Pairwise Sequence Alignment is used to identify regions of similarity that may infer functional, structural or evolutionary relationships between two biological sequences (protein or nucleic acid).
There are two types of pairwise alignments,
A local alignment is an alignment of two sub-regions of a pair of sequences. This type of alignment is appropriate when aligning two segments of genomic DNA that may have local regions of similarity embedded in a background of a non-homologous sequence and are of variable length.
A global alignment is a sequence alignment over the entire length of two or more nucleic acid or protein sequences. In a global alignment, the sequences are assumed to be homologous along their entire length.
In order to align a pair of sequences, a scoring system is required to score matches and mismatches. The scoring system can be as simple as “+1” for a match and “-1” for a mismatch between the pair of sequences at any given site of comparison. However substitutions, insertions and deletions occur at different rates over evolutionary time. This variation in rates is the result of a large number of factors, including the mutation process, genetic drift and natural selection. PAM and BLOSUM matrices are used most commonly.
Algorithms for pairwise alignments
Once a scoring system has been chosen, we need an algorithm to find the optimal alignment of two sequences. This is done by inserting gaps in order to maximize the alignment score. If the sequences are related along their entire sequence, a global alignment is appropriate. However, if the relatedness of the sequences is unknown or they are expected to share only small regions of similarity, (such as a common domain) then a local alignment is more appropriate.

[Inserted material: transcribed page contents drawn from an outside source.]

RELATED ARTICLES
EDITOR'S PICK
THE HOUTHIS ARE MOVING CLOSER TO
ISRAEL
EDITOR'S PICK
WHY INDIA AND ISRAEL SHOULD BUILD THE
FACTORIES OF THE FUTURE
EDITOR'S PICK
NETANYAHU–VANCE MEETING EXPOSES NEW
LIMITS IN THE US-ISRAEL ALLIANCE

An efficient algorithm for global alignment was described by Needleman and Wunsch 1970, and their algorithms was later extended by Gotoh 1982 to model gaps more accurately. For local alignments, the Smith-Waterman algorithm is the most commonly used.
The Needleman-Wunsch ( i.e Needle (EMBOSS), Stretcher (EMBOSS) ) and Smith-Waterman algorithms ( i.e Water (EMBOSS), Matcher (EMBOSS) and LALIGN ), types of Dynamic programing, will always find the best alignment between two sequences, whether or not they are evolutionarily related.
Steps in Dynamic programing are;
1.Initialization of the matrix with the scores possible
2.Matrix filling
3.Trace back the residues for appropriate alignment
Initialization Step
First row and first column of the matrix can be initially filled with 0. If the gap score is assumed, the gap score can be added to the previous cell of the row or column.
Matrix Fill Step
It starts from the upper left hand corner of the matrix. To find the maximum score of each cell, it is required to know the neighbouring scores (diagonal, left and right) of the current position. From the assumed values, add the match or mismatch (assumed) score to the diagonal value. Similarly add the gap score to the other neighbouring values. Thus, we can obtain three different values, from that take the maximum among them and fill the ith and jth position with the score obtained.
Trace back Step
The final step for the appropriate alignment is trace backing, firstly, one need to find out the maximum score obtained in the entire matrix for the local alignment of the sequences. It is possible that the maximum scores can be present in more than one cell, in that case there may be possibility of two or more alignments, and the best alignment by scoring it (match =5, mismatch=-1, gap=-2) which may be user defined. By continuing the trace back step by this method, one would reach to the 0th row, 0th column.